In that speech, she talked about how much she had respected the leaders of Labour’s past. “Many of us remember the Labour Party as it used to be. In the old days it was at least a party of ideals. You didn’t have to agree with Labour to understand its appeal and respect its concern for the underdog.” By the time the Winter of Discontent came she had an argument ready that opened the door for Labour voters to switch party for the first time. For all the parallels with the Seventies, Starmer has been unable to narrate the crisis of the past few years into one coherent thread.
Starmer used the Covid pandemic to argue that the fundamental relationship between people and government had changed. He talked up a 1945 moment, casting himself as a modern day Clement Attlee: “I believe people are now looking for more from their government — like they were in the Second World War.” Yet the language of “security” and “fiscal responsibility” combined with the decision to ditch many of his original pledges has left people wondering how radical he will really be. Starmer has not only admitted that his plans “may not set people’s pulses racing”, they have also opened him up to attack; first as Captain Hindsight, and then as a “flip-flopper” who can’t be trusted. In his speech in Manchester last week, Sunak signalled that it would be his attack line come an election: “The worst thing about Sir Keir is that he just says whatever he thinks will benefit him most.”
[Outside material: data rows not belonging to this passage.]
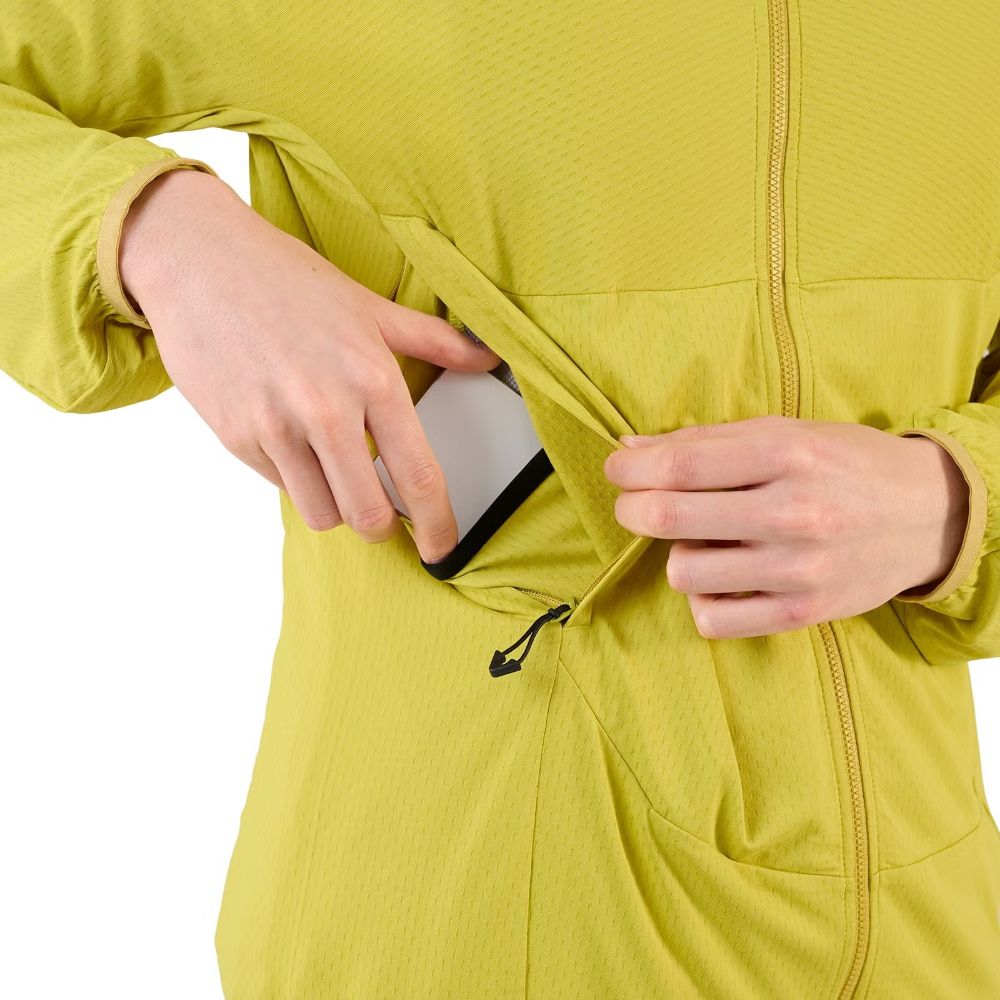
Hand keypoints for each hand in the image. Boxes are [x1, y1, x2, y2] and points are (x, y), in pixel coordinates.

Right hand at [118, 167, 501, 563]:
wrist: (199, 261)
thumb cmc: (289, 282)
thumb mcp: (371, 307)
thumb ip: (436, 341)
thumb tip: (489, 357)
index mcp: (371, 378)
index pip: (418, 476)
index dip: (438, 524)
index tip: (442, 546)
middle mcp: (326, 409)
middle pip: (367, 515)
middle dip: (382, 527)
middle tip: (384, 514)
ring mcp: (276, 426)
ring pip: (321, 514)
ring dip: (336, 506)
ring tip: (335, 471)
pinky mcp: (236, 437)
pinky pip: (279, 487)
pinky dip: (294, 478)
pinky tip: (292, 440)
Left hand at [602, 415, 969, 638]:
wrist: (928, 514)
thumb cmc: (845, 464)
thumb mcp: (784, 431)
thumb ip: (705, 440)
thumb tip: (630, 449)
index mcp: (786, 454)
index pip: (680, 464)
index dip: (629, 469)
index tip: (617, 469)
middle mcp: (793, 512)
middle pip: (670, 517)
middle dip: (632, 508)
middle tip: (637, 503)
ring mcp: (798, 569)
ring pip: (683, 572)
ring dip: (678, 554)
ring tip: (705, 541)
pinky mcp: (803, 613)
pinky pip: (713, 619)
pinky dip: (703, 598)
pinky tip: (722, 578)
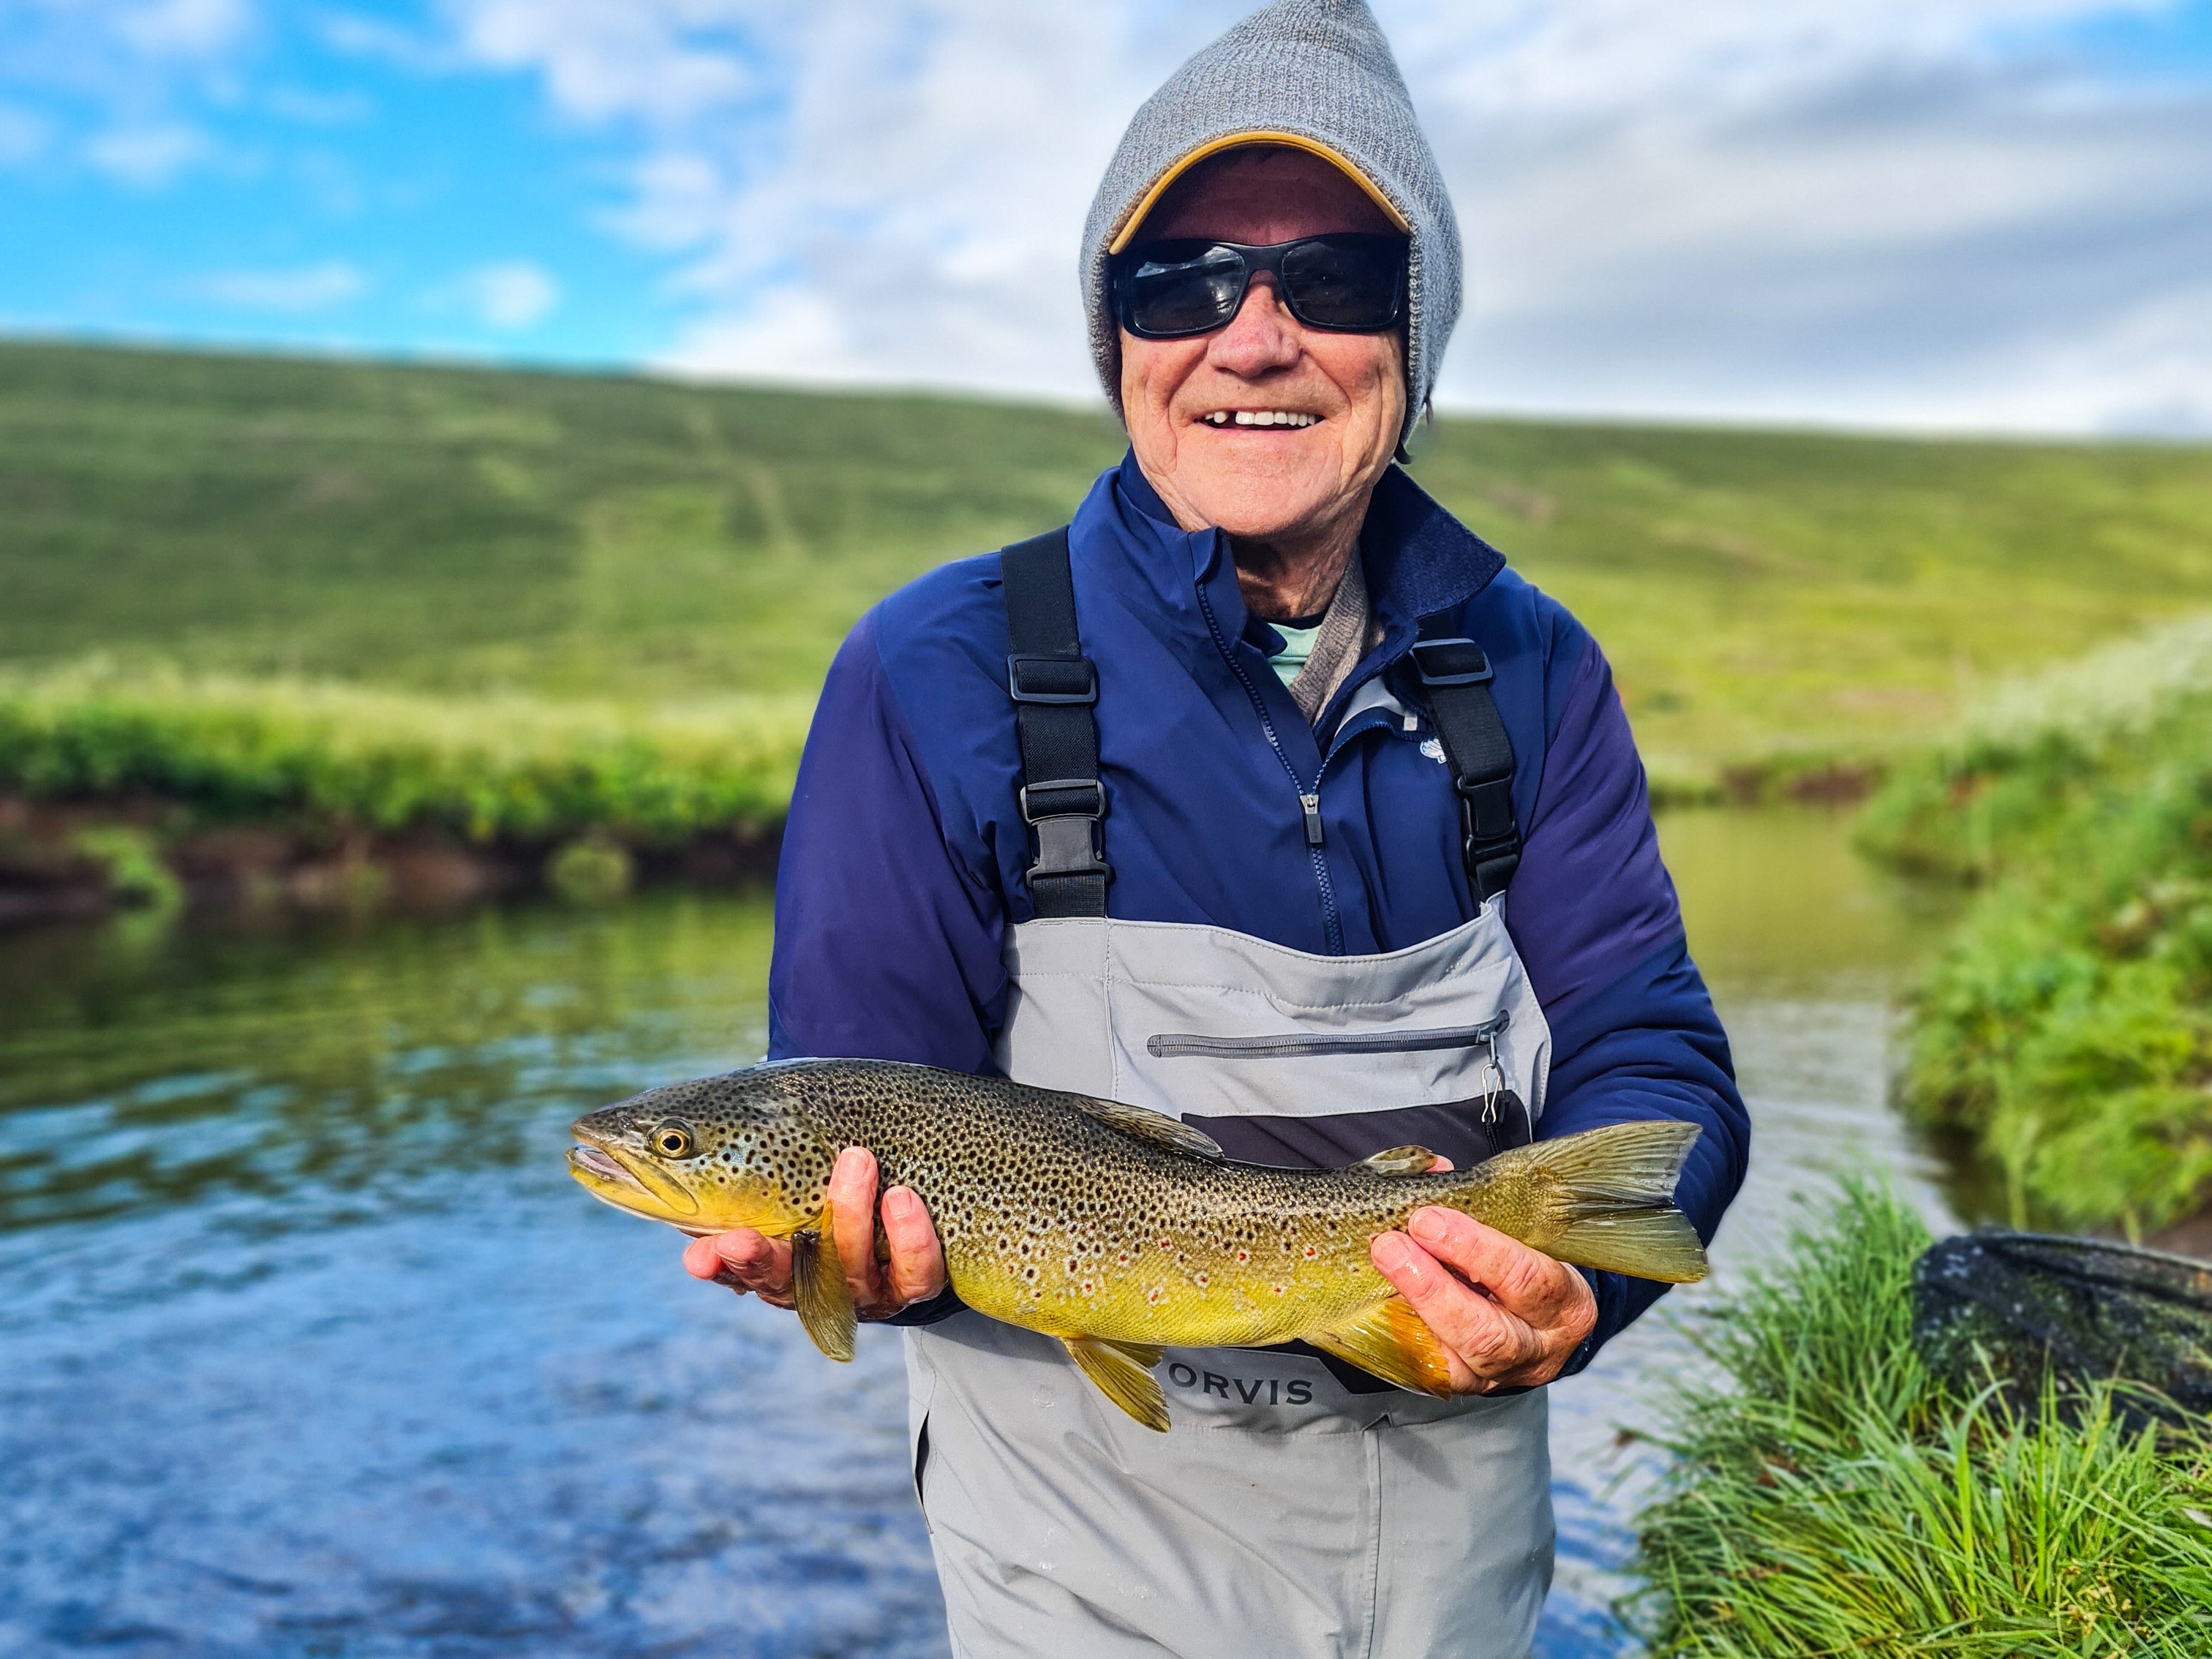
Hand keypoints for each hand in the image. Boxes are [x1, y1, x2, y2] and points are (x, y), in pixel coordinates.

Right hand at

Tories hope that come election time the voters will see him as an opportunist, like Neil Kinnock, who ditched all his policies just so he could become Prime Minister rather than a pragmatist like Tony Blair. Labour hope that voters want an end to the “chaos” and the politics of broken promises. But at the same time, history shows us that the opposition leaders who win are able to get the “pluses racing”. Thatcher, Blair, and Cameron were not only able to narrate a crisis — they could also tell voters a story about how their leadership would change the face of Britain. As he arrives in Liverpool, Starmer is going to have to learn quick that safety-first can only get you so far.